Теперь он не решался спуститься обратно на землю, в этот низший смутный мир, привычный человеку, где бродят тревога и вожделение. Состояние, которое он только что познал, с первым взглядом, обращенным к утру, придавало ценность одиночеству. Как только он спустится к людям, как только утратит свою чудесную привилегию, одиночество вновь станет несчастным мучительным состоянием, в котором желания находят бесконечный болезненный отклик. День тогда станет похож на пустое небо, в которое ударяет колокол, неподвижное и напряженное в ожидании новых ударов. Ариадна была там, он это знал, – в начале и в конце этого морозного дня, и он смотрел, как она приближается к нему, вырастая, подстерегал каждый из невидимых шагов, которые она делала в его сердце. Но не лучше ли было вовсе не уходить из того мира, в котором шаги Ариадны оставались невидимыми, а ему не приходилось расставаться с нею?

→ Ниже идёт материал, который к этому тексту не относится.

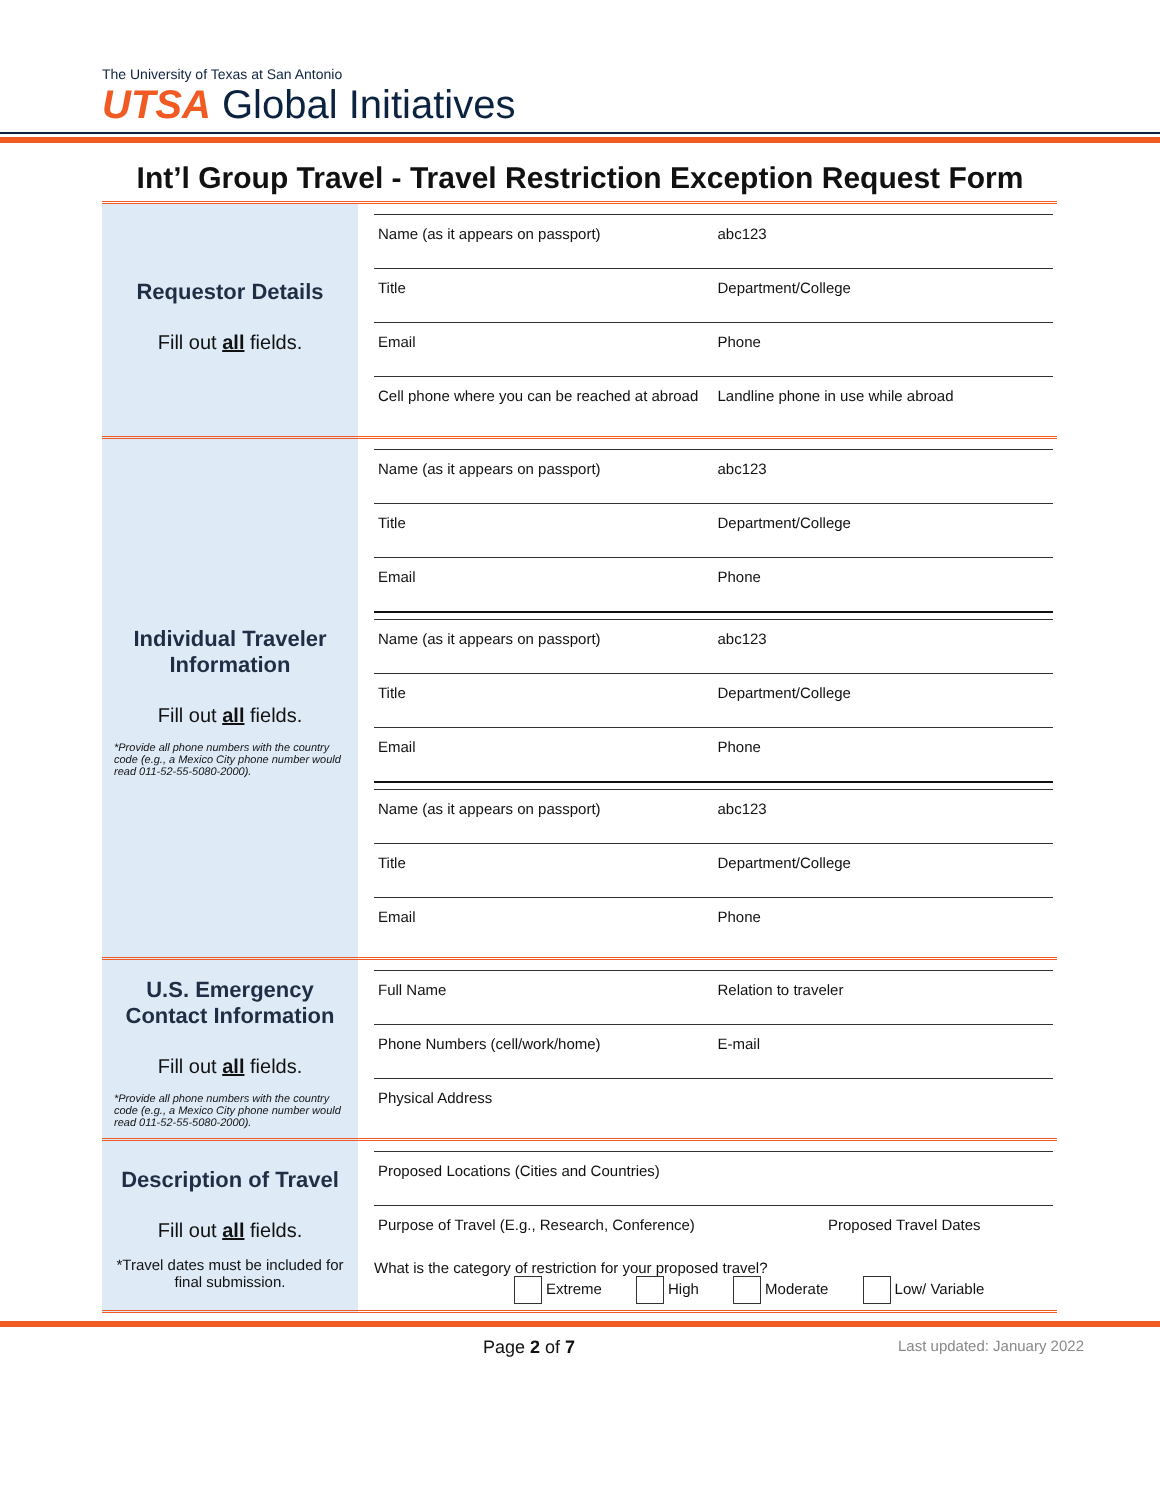The University of Texas at San Antonio
UTSA Global Initiatives
Int’l Group Travel - Travel Restriction Exception Request Form
| Requestor Details Fill out all fields. | Name (as it appears on passport) abc123 Title Department/College Email Phone Cell phone where you can be reached at abroad Landline phone in use while abroad |
| Individual Traveler Information Fill out all fields. *Provide all phone numbers with the country code (e.g., a Mexico City phone number would read 011-52-55-5080-2000). | Name (as it appears on passport) abc123 Title Department/College Email Phone Name (as it appears on passport) abc123 Title Department/College Email Phone Name (as it appears on passport) abc123 Title Department/College Email Phone |
| U.S. Emergency Contact Information Fill out all fields. *Provide all phone numbers with the country code (e.g., a Mexico City phone number would read 011-52-55-5080-2000). | Full Name Relation to traveler Phone Numbers (cell/work/home) E-mail Physical Address |
| Description of Travel Fill out all fields. *Travel dates must be included for final submission. | Proposed Locations (Cities and Countries) Purpose of Travel (E.g., Research, Conference) Proposed Travel Dates What is the category of restriction for your proposed travel? Extreme High Moderate Low/ Variable |
Page 2 of 7
Last updated: January 2022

Он не спеша оделся и направился к Дому, как можно медленнее, шагом, равным каждому вздоху земли. По заледеневшему склону было трудно спускаться, но он удержался от бега, чтобы дать всему, что ожидало его по дороге, наполнить собой его взгляд. Наконец, он подошел к крыльцу и уже собирался подняться, зная, что Ариадна ждет его за дверью, но был остановлен ударами своего сердца. Симон на секунду облокотился на перила и посмотрел на поднимающиеся ступеньки, совершенно белые в утреннем свете. Он говорил себе, что Ариадна там, у двери маленького читального зала, выходящей в коридор. Он знал, что дверь будет приоткрыта, и в снопике света он увидит ее, стоящую, с горящей от солнца правой щекой… Не довольно ли этой уверенности? Не содержится ли в ней все его счастье?.. Как и каждое утро, он почти не успеет разглядеть ее, но он знал, что она готова отдать ему бесценный дар, в который вкладывала всю себя: один взгляд, тот обнаженный взгляд, который она больше не думала защищать и словно направленный на одного него. Она только что спустилась из Нанклэра и, должно быть, шла, как и он, по снегу, оборачивалась, как и он, к великой гряде, к сияющим лесам. Возможно, она встала только несколько минут назад, но она уже отвоевала у сна все, что могла уступить ему от себя самой. Стоит только открыть эту дверь, и он увидит ее, вышедшую нетронутой из большого ночного путешествия, возвратившуюся из ночи с полным самообладанием, не оставив ей ничего ни от изящества своего тела, ни от безукоризненной свежести, делавшей ее кожу похожей на кожицу плода. Ночь не должна оставить на ее лице ни одной морщинки, ни одной тени, не должна лишить ее ни одной ресницы. Она отдохнет во всей своей чистоте, улыбающаяся, серьезная, готовая ко всему, что могли от нее потребовать мудрость или любовь, в том состоянии неусыпного бодрствования, от которого лучилось все ее тело…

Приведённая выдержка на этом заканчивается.